Activity
Repeat the entries without change, omitting the pictures.

[Saved entries]
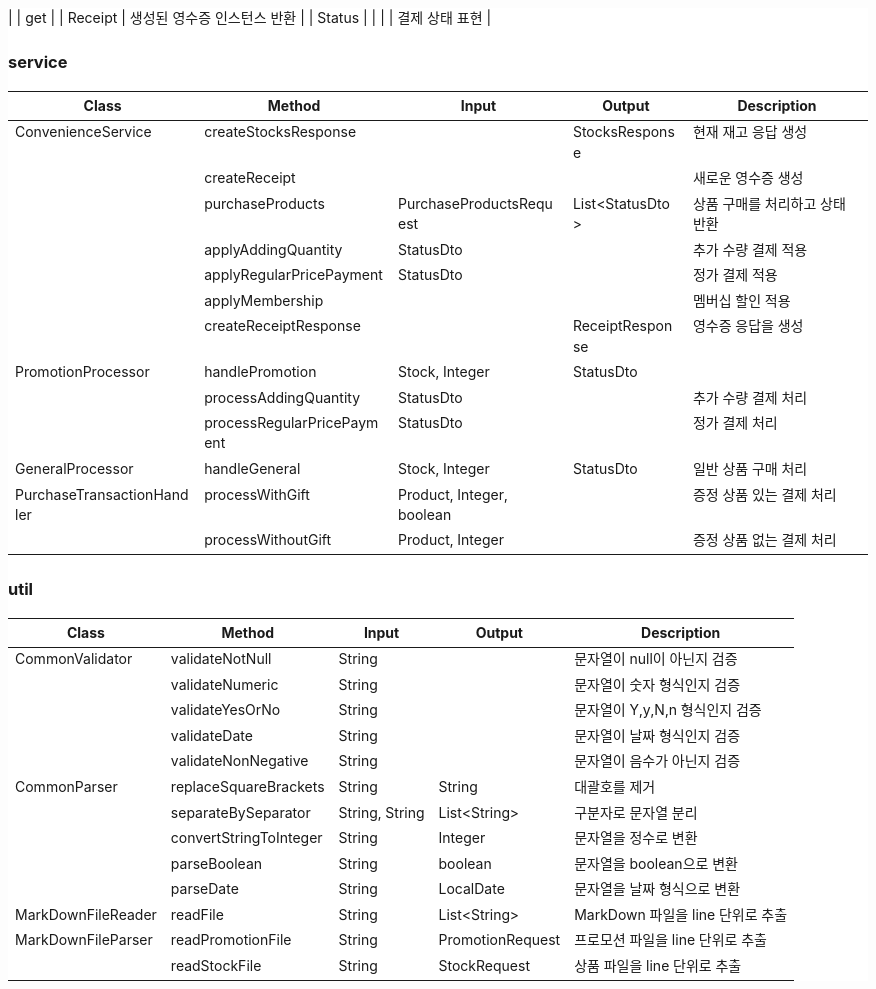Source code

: |                  | get                                       |                  | Receipt               | 생성된 영수증 인스턴스 반환           |
| Status           | 		                                        |                  |                       | 결제 상태 표현                  |

### service

| Class                      | Method                     | Input                     | Output           | Description        |
|----------------------------|----------------------------|---------------------------|------------------|--------------------|
| ConvenienceService         | createStocksResponse	      | 	                         | StocksResponse	  | 현재 재고 응답 생성        |
|                            | createReceipt              | 	                         | 	                | 	새로운 영수증 생성        |
|                            | purchaseProducts	          | PurchaseProductsRequest   | List\<StatusDto> | 	상품 구매를 처리하고 상태 반환 |
|                            | applyAddingQuantity        | 	StatusDto                | 		               | 추가 수량 결제 적용        |
|                            | applyRegularPricePayment   | 	StatusDto                | 		               | 정가 결제 적용           |
|                            | applyMembership            | 		                        |                  | 멤버십 할인 적용          |
|                            | createReceiptResponse      | 		                        | ReceiptResponse  | 영수증 응답을 생성         |
| PromotionProcessor         | handlePromotion            | Stock, Integer            | StatusDto        |                    |
|                            | processAddingQuantity      | StatusDto                 |                  | 추가 수량 결제 처리        |
|                            | processRegularPricePayment | StatusDto                 |                  | 정가 결제 처리           |
| GeneralProcessor           | handleGeneral              | Stock, Integer            | StatusDto        | 일반 상품 구매 처리        |
| PurchaseTransactionHandler | processWithGift            | Product, Integer, boolean |                  | 증정 상품 있는 결제 처리     |
|                            | processWithoutGift         | Product, Integer          |                  | 증정 상품 없는 결제 처리     |

### util

| Class              | Method                 | Input          | Output           | Description              |
|--------------------|------------------------|----------------|------------------|--------------------------|
| CommonValidator    | validateNotNull        | String         |                  | 문자열이 null이 아닌지 검증        |
|                    | validateNumeric        | String         |                  | 문자열이 숫자 형식인지 검증          |
|                    | validateYesOrNo        | String         |                  | 문자열이 Y,y,N,n 형식인지 검증     |
|                    | validateDate           | String         |                  | 문자열이 날짜 형식인지 검증          |
|                    | validateNonNegative    | String         |                  | 문자열이 음수가 아닌지 검증          |
| CommonParser       | replaceSquareBrackets  | String         | String           | 대괄호를 제거                  |
|                    | separateBySeparator    | String, String | List\<String>    | 구분자로 문자열 분리              |
|                    | convertStringToInteger | String         | Integer          | 문자열을 정수로 변환              |
|                    | parseBoolean           | String         | boolean          | 문자열을 boolean으로 변환        |
|                    | parseDate              | String         | LocalDate        | 문자열을 날짜 형식으로 변환          |
| MarkDownFileReader | readFile               | String         | List\<String>    | MarkDown 파일을 line 단위로 추출 |
| MarkDownFileParser | readPromotionFile      | String         | PromotionRequest | 프로모션 파일을 line 단위로 추출     |
|                    | readStockFile          | String         | StockRequest     | 상품 파일을 line 단위로 추출       |
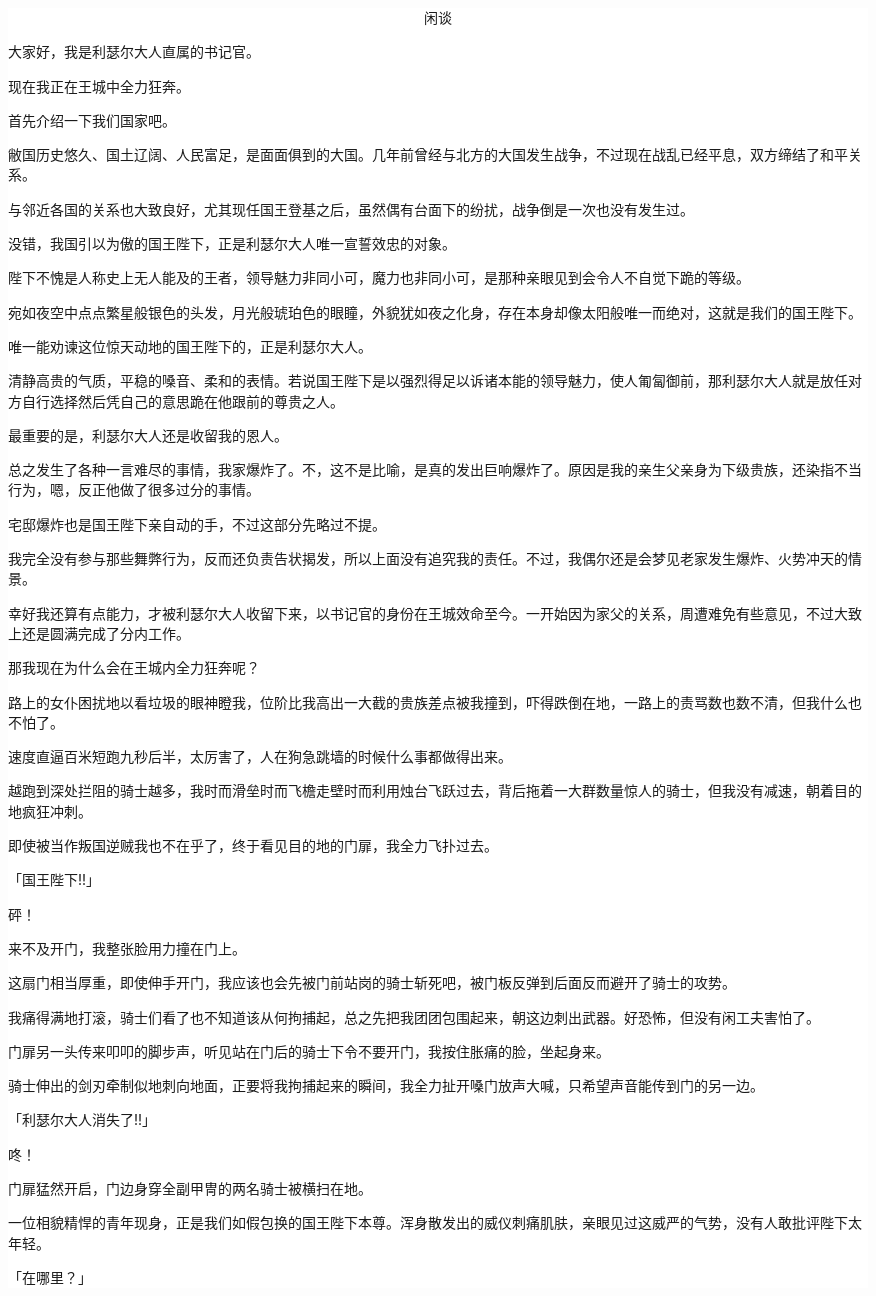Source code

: <p align="center">闲谈</p>

大家好，我是利瑟尔大人直属的书记官。

现在我正在王城中全力狂奔。

首先介绍一下我们国家吧。

敝国历史悠久、国土辽阔、人民富足，是面面俱到的大国。几年前曾经与北方的大国发生战争，不过现在战乱已经平息，双方缔结了和平关系。

与邻近各国的关系也大致良好，尤其现任国王登基之后，虽然偶有台面下的纷扰，战争倒是一次也没有发生过。

没错，我国引以为傲的国王陛下，正是利瑟尔大人唯一宣誓效忠的对象。

陛下不愧是人称史上无人能及的王者，领导魅力非同小可，魔力也非同小可，是那种亲眼见到会令人不自觉下跪的等级。

宛如夜空中点点繁星般银色的头发，月光般琥珀色的眼瞳，外貌犹如夜之化身，存在本身却像太阳般唯一而绝对，这就是我们的国王陛下。

唯一能劝谏这位惊天动地的国王陛下的，正是利瑟尔大人。

清静高贵的气质，平稳的嗓音、柔和的表情。若说国王陛下是以强烈得足以诉诸本能的领导魅力，使人匍匐御前，那利瑟尔大人就是放任对方自行选择然后凭自己的意思跪在他跟前的尊贵之人。

最重要的是，利瑟尔大人还是收留我的恩人。

总之发生了各种一言难尽的事情，我家爆炸了。不，这不是比喻，是真的发出巨响爆炸了。原因是我的亲生父亲身为下级贵族，还染指不当行为，嗯，反正他做了很多过分的事情。

宅邸爆炸也是国王陛下亲自动的手，不过这部分先略过不提。

我完全没有参与那些舞弊行为，反而还负责告状揭发，所以上面没有追究我的责任。不过，我偶尔还是会梦见老家发生爆炸、火势冲天的情景。

幸好我还算有点能力，才被利瑟尔大人收留下来，以书记官的身份在王城效命至今。一开始因为家父的关系，周遭难免有些意见，不过大致上还是圆满完成了分内工作。

那我现在为什么会在王城内全力狂奔呢？

路上的女仆困扰地以看垃圾的眼神瞪我，位阶比我高出一大截的贵族差点被我撞到，吓得跌倒在地，一路上的责骂数也数不清，但我什么也不怕了。

速度直逼百米短跑九秒后半，太厉害了，人在狗急跳墙的时候什么事都做得出来。

越跑到深处拦阻的骑士越多，我时而滑垒时而飞檐走壁时而利用烛台飞跃过去，背后拖着一大群数量惊人的骑士，但我没有减速，朝着目的地疯狂冲刺。

即使被当作叛国逆贼我也不在乎了，终于看见目的地的门扉，我全力飞扑过去。

「国王陛下!!」

砰！

来不及开门，我整张脸用力撞在门上。

这扇门相当厚重，即使伸手开门，我应该也会先被门前站岗的骑士斩死吧，被门板反弹到后面反而避开了骑士的攻势。

我痛得满地打滚，骑士们看了也不知道该从何拘捕起，总之先把我团团包围起来，朝这边刺出武器。好恐怖，但没有闲工夫害怕了。

门扉另一头传来叩叩的脚步声，听见站在门后的骑士下令不要开门，我按住胀痛的脸，坐起身来。

骑士伸出的剑刃牵制似地刺向地面，正要将我拘捕起来的瞬间，我全力扯开嗓门放声大喊，只希望声音能传到门的另一边。

「利瑟尔大人消失了!!」

咚！

门扉猛然开启，门边身穿全副甲冑的两名骑士被横扫在地。

一位相貌精悍的青年现身，正是我们如假包换的国王陛下本尊。浑身散发出的威仪刺痛肌肤，亲眼见过这威严的气势，没有人敢批评陛下太年轻。

「在哪里？」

Written solution
Source code

: |                  | get                                       |                  | Receipt               | 생성된 영수증 인스턴스 반환           |
| Status           | 		                                        |                  |                       | 결제 상태 표현                  |

### service

| Class                      | Method                     | Input                     | Output           | Description        |
|----------------------------|----------------------------|---------------------------|------------------|--------------------|
| ConvenienceService         | createStocksResponse	      | 	                         | StocksResponse	  | 현재 재고 응답 생성        |
|                            | createReceipt              | 	                         | 	                | 	새로운 영수증 생성        |
|                            | purchaseProducts	          | PurchaseProductsRequest   | List\<StatusDto> | 	상품 구매를 처리하고 상태 반환 |
|                            | applyAddingQuantity        | 	StatusDto                | 		               | 추가 수량 결제 적용        |
|                            | applyRegularPricePayment   | 	StatusDto                | 		               | 정가 결제 적용           |
|                            | applyMembership            | 		                        |                  | 멤버십 할인 적용          |
|                            | createReceiptResponse      | 		                        | ReceiptResponse  | 영수증 응답을 생성         |
| PromotionProcessor         | handlePromotion            | Stock, Integer            | StatusDto        |                    |
|                            | processAddingQuantity      | StatusDto                 |                  | 추가 수량 결제 처리        |
|                            | processRegularPricePayment | StatusDto                 |                  | 정가 결제 처리           |
| GeneralProcessor           | handleGeneral              | Stock, Integer            | StatusDto        | 일반 상품 구매 처리        |
| PurchaseTransactionHandler | processWithGift            | Product, Integer, boolean |                  | 증정 상품 있는 결제 처리     |
|                            | processWithoutGift         | Product, Integer          |                  | 증정 상품 없는 결제 처리     |

### util

| Class              | Method                 | Input          | Output           | Description              |
|--------------------|------------------------|----------------|------------------|--------------------------|
| CommonValidator    | validateNotNull        | String         |                  | 문자열이 null이 아닌지 검증        |
|                    | validateNumeric        | String         |                  | 문자열이 숫자 형식인지 검증          |
|                    | validateYesOrNo        | String         |                  | 문자열이 Y,y,N,n 형식인지 검증     |
|                    | validateDate           | String         |                  | 문자열이 날짜 형식인지 검증          |
|                    | validateNonNegative    | String         |                  | 문자열이 음수가 아닌지 검증          |
| CommonParser       | replaceSquareBrackets  | String         | String           | 대괄호를 제거                  |
|                    | separateBySeparator    | String, String | List\<String>    | 구분자로 문자열 분리              |
|                    | convertStringToInteger | String         | Integer          | 문자열을 정수로 변환              |
|                    | parseBoolean           | String         | boolean          | 문자열을 boolean으로 변환        |
|                    | parseDate              | String         | LocalDate        | 문자열을 날짜 형식으로 변환          |
| MarkDownFileReader | readFile               | String         | List\<String>    | MarkDown 파일을 line 단위로 추출 |
| MarkDownFileParser | readPromotionFile      | String         | PromotionRequest | 프로모션 파일을 line 단위로 추출     |
|                    | readStockFile          | String         | StockRequest     | 상품 파일을 line 단위로 추출       |
Source code

: <p align="center">闲谈</p>

大家好，我是利瑟尔大人直属的书记官。

现在我正在王城中全力狂奔。

首先介绍一下我们国家吧。

敝国历史悠久、国土辽阔、人民富足，是面面俱到的大国。几年前曾经与北方的大国发生战争，不过现在战乱已经平息，双方缔结了和平关系。

与邻近各国的关系也大致良好，尤其现任国王登基之后，虽然偶有台面下的纷扰，战争倒是一次也没有发生过。

没错，我国引以为傲的国王陛下，正是利瑟尔大人唯一宣誓效忠的对象。

陛下不愧是人称史上无人能及的王者，领导魅力非同小可，魔力也非同小可，是那种亲眼见到会令人不自觉下跪的等级。

宛如夜空中点点繁星般银色的头发，月光般琥珀色的眼瞳，外貌犹如夜之化身，存在本身却像太阳般唯一而绝对，这就是我们的国王陛下。

唯一能劝谏这位惊天动地的国王陛下的，正是利瑟尔大人。

清静高贵的气质，平稳的嗓音、柔和的表情。若说国王陛下是以强烈得足以诉诸本能的领导魅力，使人匍匐御前，那利瑟尔大人就是放任对方自行选择然后凭自己的意思跪在他跟前的尊贵之人。

最重要的是，利瑟尔大人还是收留我的恩人。

总之发生了各种一言难尽的事情，我家爆炸了。不，这不是比喻，是真的发出巨响爆炸了。原因是我的亲生父亲身为下级贵族，还染指不当行为，嗯，反正他做了很多过分的事情。

宅邸爆炸也是国王陛下亲自动的手，不过这部分先略过不提。

我完全没有参与那些舞弊行为，反而还负责告状揭发，所以上面没有追究我的责任。不过，我偶尔还是会梦见老家发生爆炸、火势冲天的情景。

幸好我还算有点能力，才被利瑟尔大人收留下来，以书记官的身份在王城效命至今。一开始因为家父的关系，周遭难免有些意见，不过大致上还是圆满完成了分内工作。

那我现在为什么会在王城内全力狂奔呢？

路上的女仆困扰地以看垃圾的眼神瞪我，位阶比我高出一大截的贵族差点被我撞到，吓得跌倒在地，一路上的责骂数也数不清，但我什么也不怕了。

速度直逼百米短跑九秒后半，太厉害了，人在狗急跳墙的时候什么事都做得出来。

越跑到深处拦阻的骑士越多，我时而滑垒时而飞檐走壁时而利用烛台飞跃过去，背后拖着一大群数量惊人的骑士，但我没有减速，朝着目的地疯狂冲刺。

即使被当作叛国逆贼我也不在乎了，终于看见目的地的门扉，我全力飞扑过去。

「国王陛下!!」

砰！

来不及开门，我整张脸用力撞在门上。

这扇门相当厚重，即使伸手开门，我应该也会先被门前站岗的骑士斩死吧，被门板反弹到后面反而避开了骑士的攻势。

我痛得满地打滚，骑士们看了也不知道该从何拘捕起，总之先把我团团包围起来，朝这边刺出武器。好恐怖，但没有闲工夫害怕了。

门扉另一头传来叩叩的脚步声，听见站在门后的骑士下令不要开门，我按住胀痛的脸，坐起身来。

骑士伸出的剑刃牵制似地刺向地面，正要将我拘捕起来的瞬间，我全力扯开嗓门放声大喊，只希望声音能传到门的另一边。

「利瑟尔大人消失了!!」

咚！

门扉猛然开启，门边身穿全副甲冑的两名骑士被横扫在地。

一位相貌精悍的青年现身，正是我们如假包换的国王陛下本尊。浑身散发出的威仪刺痛肌肤，亲眼见过这威严的气势，没有人敢批评陛下太年轻。

「在哪里？」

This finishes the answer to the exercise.